1940 wurde Griechenland von Italien überfallen, konnte aber die Invasion besiegen. Dies war der erste Sieg eines alliierten Landes gegen eine Achsenmächte. Danach beschloss Hitler, Griechenland früher als geplant anzugreifen. Deutschland fiel am 6. April 1940 ein und nahm am 9. April die zweitgrößte Stadt Griechenlands, Thessaloniki, ein, während Athen am 27. April eingenommen wurde. Die meisten Kämpfe endeten mit der Schlacht von Kreta. Griechenland erlitt in diesem Krieg große Schäden.

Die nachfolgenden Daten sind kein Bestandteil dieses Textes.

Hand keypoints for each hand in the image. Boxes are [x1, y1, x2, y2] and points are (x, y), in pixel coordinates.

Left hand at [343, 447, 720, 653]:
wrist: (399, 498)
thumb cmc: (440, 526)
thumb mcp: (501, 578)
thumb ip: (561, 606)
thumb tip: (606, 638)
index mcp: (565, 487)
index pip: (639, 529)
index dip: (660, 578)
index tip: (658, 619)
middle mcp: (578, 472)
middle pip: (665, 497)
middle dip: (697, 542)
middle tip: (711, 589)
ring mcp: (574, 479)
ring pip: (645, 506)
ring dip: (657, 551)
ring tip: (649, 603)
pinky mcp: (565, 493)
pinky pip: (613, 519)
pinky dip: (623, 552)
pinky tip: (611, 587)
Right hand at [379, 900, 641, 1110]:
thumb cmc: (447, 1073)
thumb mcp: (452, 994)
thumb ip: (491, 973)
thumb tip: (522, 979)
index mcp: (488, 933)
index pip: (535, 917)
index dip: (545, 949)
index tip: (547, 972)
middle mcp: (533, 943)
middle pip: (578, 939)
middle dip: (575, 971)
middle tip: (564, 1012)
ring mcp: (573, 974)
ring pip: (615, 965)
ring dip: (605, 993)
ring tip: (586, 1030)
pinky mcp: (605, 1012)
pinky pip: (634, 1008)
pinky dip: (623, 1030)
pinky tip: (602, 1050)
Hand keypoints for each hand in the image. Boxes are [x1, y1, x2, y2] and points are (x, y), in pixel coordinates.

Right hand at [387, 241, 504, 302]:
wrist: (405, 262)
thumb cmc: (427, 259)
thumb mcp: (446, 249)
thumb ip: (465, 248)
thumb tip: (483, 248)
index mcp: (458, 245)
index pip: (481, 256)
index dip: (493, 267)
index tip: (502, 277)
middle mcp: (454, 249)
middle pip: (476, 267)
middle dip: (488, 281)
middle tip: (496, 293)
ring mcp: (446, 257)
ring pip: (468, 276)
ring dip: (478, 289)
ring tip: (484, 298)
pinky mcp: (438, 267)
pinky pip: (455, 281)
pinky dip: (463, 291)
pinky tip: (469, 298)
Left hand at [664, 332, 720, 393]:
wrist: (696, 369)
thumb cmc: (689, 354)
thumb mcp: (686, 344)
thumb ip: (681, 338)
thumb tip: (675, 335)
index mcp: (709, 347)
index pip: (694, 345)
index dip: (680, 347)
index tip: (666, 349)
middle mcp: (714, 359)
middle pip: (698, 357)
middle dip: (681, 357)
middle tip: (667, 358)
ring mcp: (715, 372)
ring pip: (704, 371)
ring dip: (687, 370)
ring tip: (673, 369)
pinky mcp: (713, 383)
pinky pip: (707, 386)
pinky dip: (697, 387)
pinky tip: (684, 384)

Zwischen 1946 und 1949 kämpften die Griechen in einem Bürgerkrieg. Die Kämpfe fanden zwischen den Kommunisten und dem Volk statt, das den König unterstützte, der auch Unterstützung aus dem Vereinigten Königreich und den Vereinigten Staaten hatte. Der Krieg hinterließ das Land verwüstet und die Menschen sehr arm.

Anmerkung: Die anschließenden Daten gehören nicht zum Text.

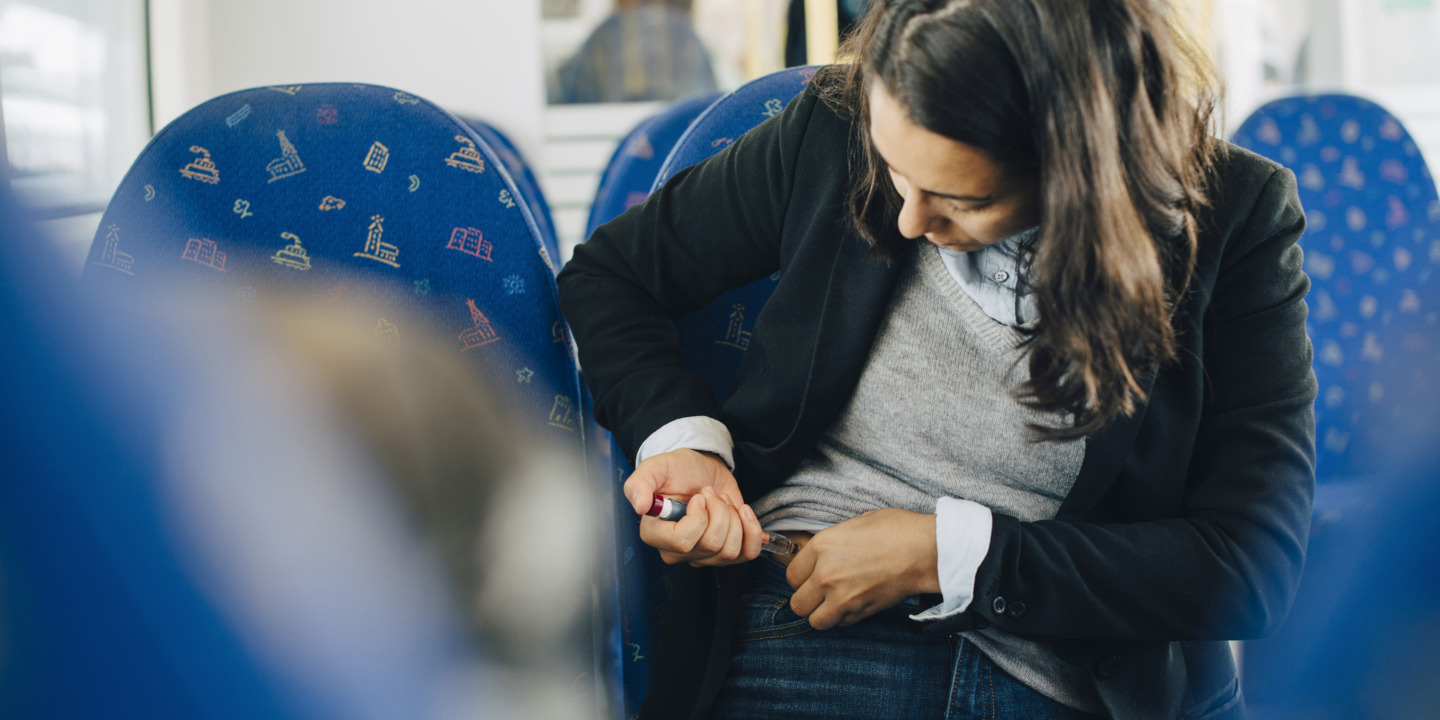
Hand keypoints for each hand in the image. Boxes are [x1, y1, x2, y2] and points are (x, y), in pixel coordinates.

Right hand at [623, 449, 765, 566]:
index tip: (699, 497)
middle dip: (719, 510)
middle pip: (711, 545)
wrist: (701, 470)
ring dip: (734, 517)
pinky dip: (753, 531)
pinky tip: (744, 513)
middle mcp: (677, 551)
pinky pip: (747, 554)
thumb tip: (639, 506)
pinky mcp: (726, 552)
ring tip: (722, 501)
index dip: (699, 517)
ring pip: (730, 550)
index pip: (683, 542)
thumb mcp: (656, 468)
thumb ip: (640, 484)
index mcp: (655, 534)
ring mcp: (703, 555)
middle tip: (711, 494)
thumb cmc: (677, 470)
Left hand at [786, 509, 939, 628]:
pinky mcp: (861, 612)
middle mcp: (826, 574)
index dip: (800, 577)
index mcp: (822, 546)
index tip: (809, 576)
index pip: (791, 574)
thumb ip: (832, 543)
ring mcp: (843, 597)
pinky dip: (843, 619)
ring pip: (814, 621)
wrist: (925, 551)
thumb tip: (821, 555)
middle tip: (819, 593)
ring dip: (822, 614)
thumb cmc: (896, 530)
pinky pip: (840, 624)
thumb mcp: (854, 525)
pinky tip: (854, 604)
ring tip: (833, 604)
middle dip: (806, 599)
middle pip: (797, 603)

Im Jahr 1967 übernahm das Militär die Kontrolle über das Land und schränkte die Demokratie ein. Sieben Jahre später wurden erneut freie Wahlen abgehalten, und die Griechen stimmten für die Absetzung des Königs und riefen 1974 die Republik aus. Griechenland wurde 1981 Mitglied der Europäischen Union. Griechenland hatte in den 1990er Jahren ein rasantes Wachstum erlebt, aber einige der Wirtschaftsstatistiken des Landes wurden modifiziert, um korrekter zu erscheinen, als sie waren, da die Regierung mit Hilfe von Banken aus den Vereinigten Staaten gelogen hatte. Im Jahr 2004 war Griechenland zum zweiten Mal Gastgeber der Olympischen Spiele. Seit 2009 befindet sich Griechenland in einer wirtschaftlichen Krise, die sich auch zu einer politischen Krise entwickelt.